For those on the Conservative Benches who may be appalled by this idea or this moderate proposal, I want to point out that the former Chancellor—not the last one, but the one before, the right hon. Member for Richmond (Yorks) (Rishi Sunak)—commissioned a review of capital gains tax, and that review recommended slashing the annual allowance and aligning capital gains tax rates more closely with income tax, in a move that could raise billions of pounds for the Exchequer. On this, Margaret Thatcher, even, had an interesting view. Under Thatcher’s premiership, the same basic unfairness of lower taxes on capital gains was ended. It was back in 1988 that the then Chancellor, Nigel Lawson, said that

“there is little…difference between income and capital gains, and many people effectively have the option of choosing…which to receive.
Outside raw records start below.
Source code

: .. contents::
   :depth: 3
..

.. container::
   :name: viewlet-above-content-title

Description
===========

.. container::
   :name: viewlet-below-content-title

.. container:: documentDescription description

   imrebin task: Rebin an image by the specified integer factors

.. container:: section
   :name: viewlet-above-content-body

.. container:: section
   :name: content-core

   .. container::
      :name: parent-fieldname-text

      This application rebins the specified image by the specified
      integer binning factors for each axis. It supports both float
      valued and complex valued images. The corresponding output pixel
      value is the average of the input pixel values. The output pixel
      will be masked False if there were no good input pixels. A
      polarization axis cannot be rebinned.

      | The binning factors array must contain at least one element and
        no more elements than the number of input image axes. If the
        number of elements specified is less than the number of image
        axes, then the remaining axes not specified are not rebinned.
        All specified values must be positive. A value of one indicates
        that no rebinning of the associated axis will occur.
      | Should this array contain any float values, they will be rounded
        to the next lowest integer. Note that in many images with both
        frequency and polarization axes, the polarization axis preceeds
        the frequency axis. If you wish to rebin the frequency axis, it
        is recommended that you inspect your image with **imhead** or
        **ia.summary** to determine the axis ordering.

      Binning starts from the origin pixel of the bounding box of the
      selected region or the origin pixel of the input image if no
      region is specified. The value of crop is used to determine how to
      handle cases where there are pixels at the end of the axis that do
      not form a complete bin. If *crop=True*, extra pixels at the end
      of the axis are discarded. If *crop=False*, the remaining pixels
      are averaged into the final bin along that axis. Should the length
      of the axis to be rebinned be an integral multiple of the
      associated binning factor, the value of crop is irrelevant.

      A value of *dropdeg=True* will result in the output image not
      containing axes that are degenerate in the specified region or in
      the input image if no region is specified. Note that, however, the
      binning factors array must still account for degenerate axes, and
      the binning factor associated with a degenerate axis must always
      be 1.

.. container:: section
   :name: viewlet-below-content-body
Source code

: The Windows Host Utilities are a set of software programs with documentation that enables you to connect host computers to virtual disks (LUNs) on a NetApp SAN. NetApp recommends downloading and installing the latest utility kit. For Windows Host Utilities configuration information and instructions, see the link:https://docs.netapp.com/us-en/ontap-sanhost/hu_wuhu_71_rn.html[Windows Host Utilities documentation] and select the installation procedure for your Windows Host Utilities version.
And…it is by no means clear why one should be taxed more heavily than the other.”—[Official Report, 15 March 1988; Vol. 129, c. 1005.]

Since then, wealthy people living a low-tax lifestyle have been benefiting from even lower capital gains rates than over 30 years ago, so something has gone wrong and it is now time to put that right. We need solutions to deal with this economic crisis in a socially just way, not through austerity, not through benefits cuts and not through public service cuts. Social justice means putting tax justice at the heart of our economy. We should start by ensuring that those who live off their wealth pay at least the same level of tax as those who live off their own work.